WHAT YOU NEED TO DO: State the number of lines in the following data that contain the string "Sparkling", and nothing else.

[INPUT MATERIAL]

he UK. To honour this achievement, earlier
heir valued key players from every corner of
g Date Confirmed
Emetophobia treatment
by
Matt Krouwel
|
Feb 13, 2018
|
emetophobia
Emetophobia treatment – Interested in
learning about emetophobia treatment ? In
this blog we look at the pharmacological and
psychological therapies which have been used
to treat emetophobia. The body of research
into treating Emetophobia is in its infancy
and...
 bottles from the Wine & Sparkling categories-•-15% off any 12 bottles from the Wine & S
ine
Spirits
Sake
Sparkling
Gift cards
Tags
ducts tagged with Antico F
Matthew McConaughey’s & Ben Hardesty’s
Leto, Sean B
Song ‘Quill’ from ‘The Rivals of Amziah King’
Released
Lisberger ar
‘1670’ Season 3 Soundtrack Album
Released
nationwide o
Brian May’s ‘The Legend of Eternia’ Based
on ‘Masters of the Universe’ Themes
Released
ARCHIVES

[/INPUT MATERIAL]
[INPUT MATERIAL]

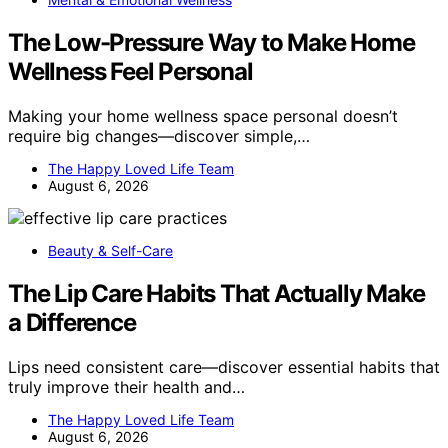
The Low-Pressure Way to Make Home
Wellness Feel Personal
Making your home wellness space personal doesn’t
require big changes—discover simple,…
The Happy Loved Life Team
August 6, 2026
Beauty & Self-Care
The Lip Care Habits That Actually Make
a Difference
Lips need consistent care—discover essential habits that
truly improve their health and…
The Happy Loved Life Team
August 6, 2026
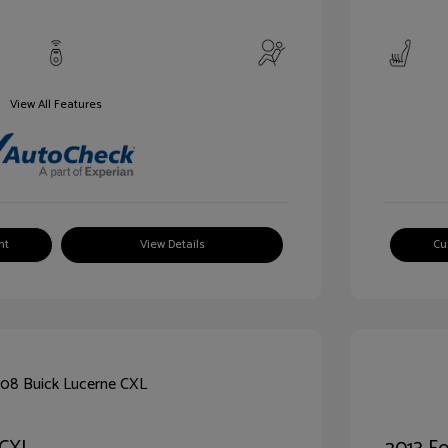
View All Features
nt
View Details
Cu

[/INPUT MATERIAL]
[INPUT MATERIAL]

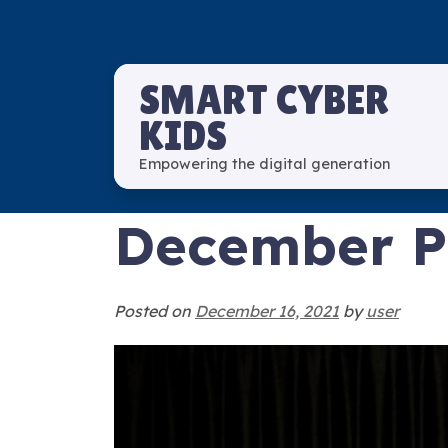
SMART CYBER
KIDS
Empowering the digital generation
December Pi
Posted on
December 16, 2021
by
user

[/INPUT MATERIAL]

ANSWER TO THE EXERCISE: 2